Onze mois passés en confinement, c'est… et bien, ça passe. Très franchement, Loki était prêt à jurer que son ventre refusait d'enfler, ou alors à une lenteur tout juste désespérante, le genre qui pousse à sauter par les fenêtres ou s'ouvrir le crâne à force de se le cogner contre les murs.
Franchement, même se faire bourrer de coups de pieds et de poings par le têtard était une bénédiction comme ça l'obligeait à se concentrer sur autre chose que la couleur du plafond.
(Vali a pris ça comme une marque d'hostilité quand il a voulu dire bonjour à son petit frère en déposant un baiser sur le ventre de Loki, seulement pour que le fœtus lui frappe la bouche au même moment. Eisa a trouvé la chose si drôle qu'elle a failli s'étouffer à force de rire, ce qui a poussé Vali à bouder sa compagnie pour trois semaines et demie.)
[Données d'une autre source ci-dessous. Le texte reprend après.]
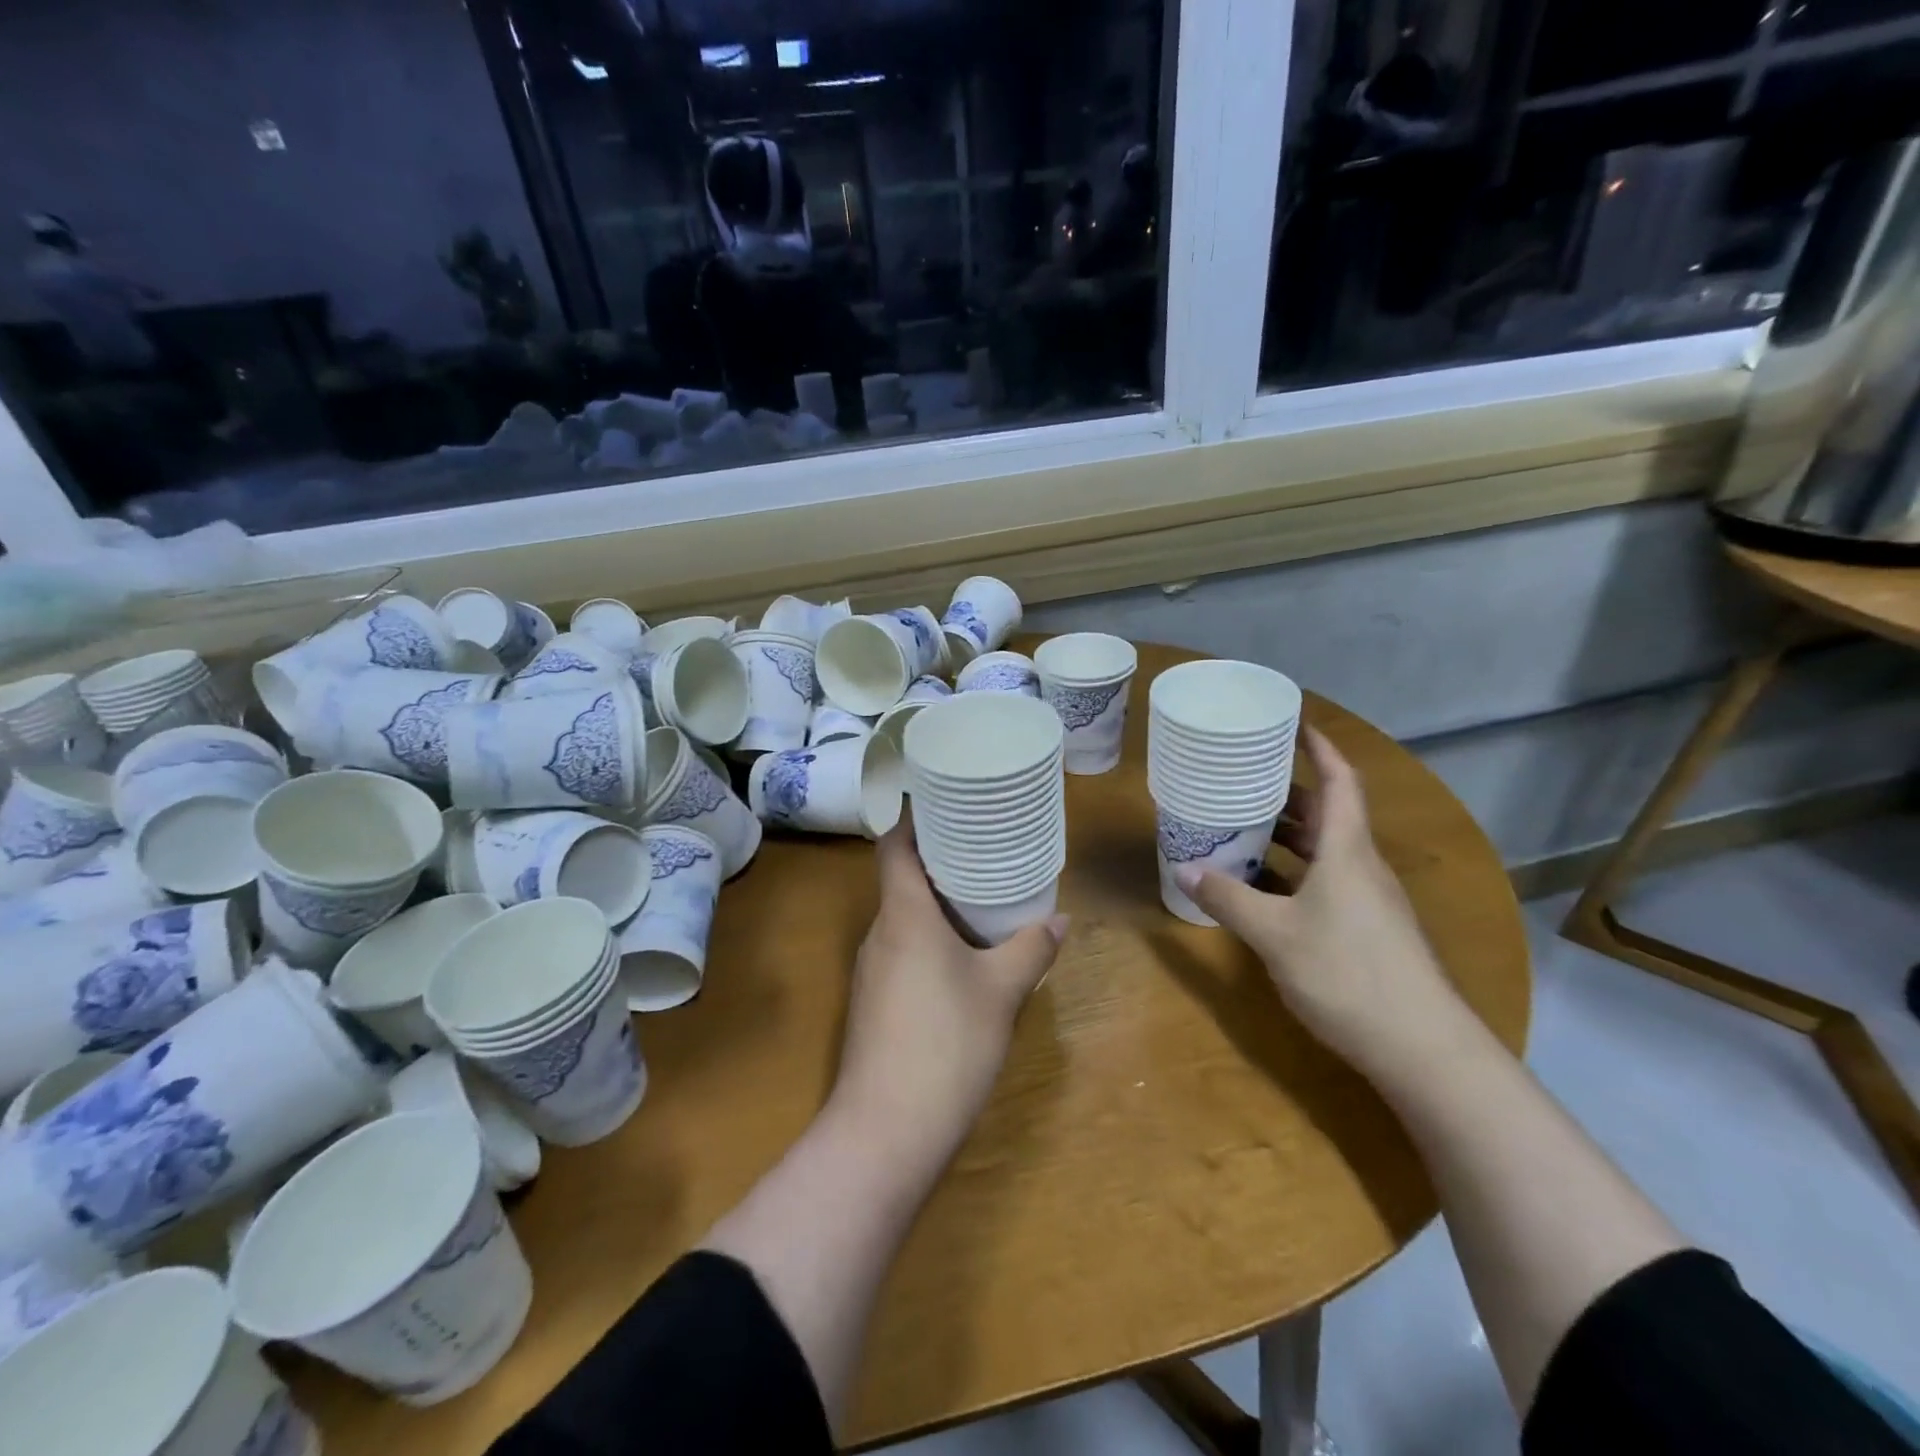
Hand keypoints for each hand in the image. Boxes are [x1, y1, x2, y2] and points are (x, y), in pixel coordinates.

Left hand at [834, 812, 1066, 1161]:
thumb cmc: (946, 1043)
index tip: (950, 806)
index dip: (915, 819)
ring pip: (902, 918)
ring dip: (936, 904)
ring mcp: (871, 971)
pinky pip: (902, 951)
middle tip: (984, 849)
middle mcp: (879, 933)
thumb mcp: (1001, 991)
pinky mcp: (873, 1003)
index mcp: (903, 914)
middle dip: (939, 861)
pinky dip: (929, 940)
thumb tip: (1060, 918)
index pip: (894, 845)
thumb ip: (1030, 949)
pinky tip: (962, 958)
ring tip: (982, 898)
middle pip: (900, 878)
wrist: (886, 1131)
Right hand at [1174, 727, 1463, 1075]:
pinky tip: (1262, 887)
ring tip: (1242, 827)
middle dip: (1287, 793)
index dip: (1319, 748)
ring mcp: (1368, 900)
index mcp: (1347, 850)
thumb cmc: (1347, 973)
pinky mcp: (1367, 929)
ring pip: (1325, 850)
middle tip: (1243, 780)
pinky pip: (1325, 882)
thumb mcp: (1274, 934)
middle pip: (1328, 813)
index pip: (1339, 781)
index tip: (1293, 724)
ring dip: (1288, 836)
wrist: (1422, 1047)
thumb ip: (1227, 898)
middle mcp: (1361, 866)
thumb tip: (1183, 868)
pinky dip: (1293, 873)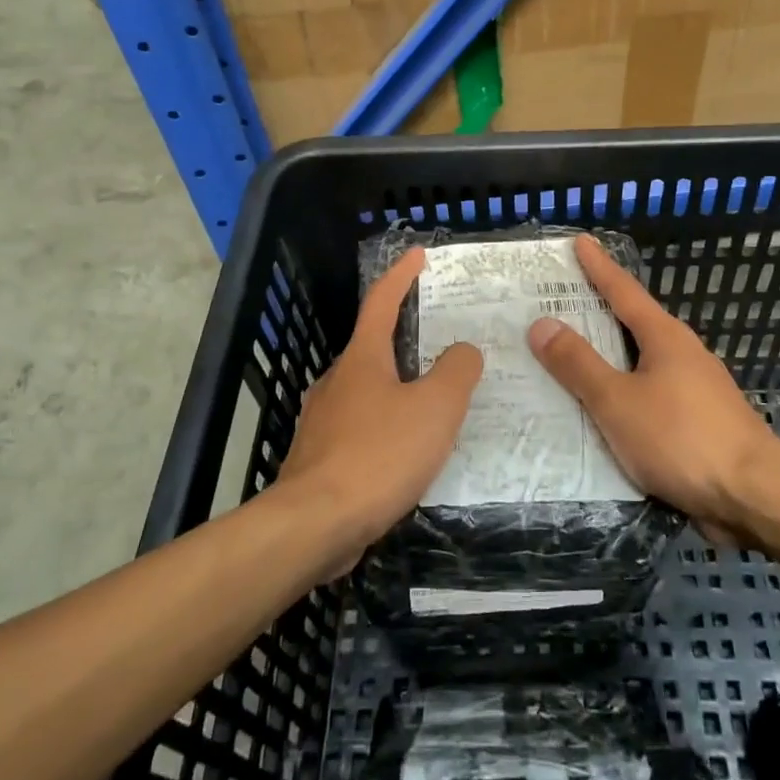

Et puis, l'accouchement se produit. Tout va mal.
Tamamo assure que c'est la faute du stress, principalement pour déculpabiliser Glod qui est persuadée que c'est elle la responsable, parce qu'elle n'est pas une guérisseuse qualifiée et ne peut donc pas comprendre si la situation est périlleuse, et les enfants sont tout bonnement ingérables et terrifiés pendant cinq jours, le temps que le sorcier brun oscille entre la vie et la mort.
C'est compliqué de revenir. C'est compliqué de vouloir revenir.
Loki est juste si fatigué.
Son deuxième fils est beaucoup plus bruyant que le premier, braillant de tous ses poumons presque immédiatement après sa naissance.
Svadilfari ne peut s'empêcher de penser que le bambin sait que ça ne va pas, que sa mère pourrait très bien le laisser orphelin alors qu'il ne compte même pas un mois d'existence à son actif.
C'est un cauchemar. Oui, il était furieux devant ce que Loptr a fait, a causé par sa négligence, mais jamais il n'a souhaité pareille violence à sa troisième épouse.
Leur maisonnée a besoin que Loptr se remette. Svadilfari a besoin que Loptr se remette – à la fois pour le tancer (car le sorcier brun a toujours commis un crime, la situation présente n'efface rien) et pour l'étreindre aussi fort que l'autre pourra le supporter.
Il ne peut pas lui pardonner sa sottise, mais il ne peut pas le laisser partir non plus. Pas comme ça.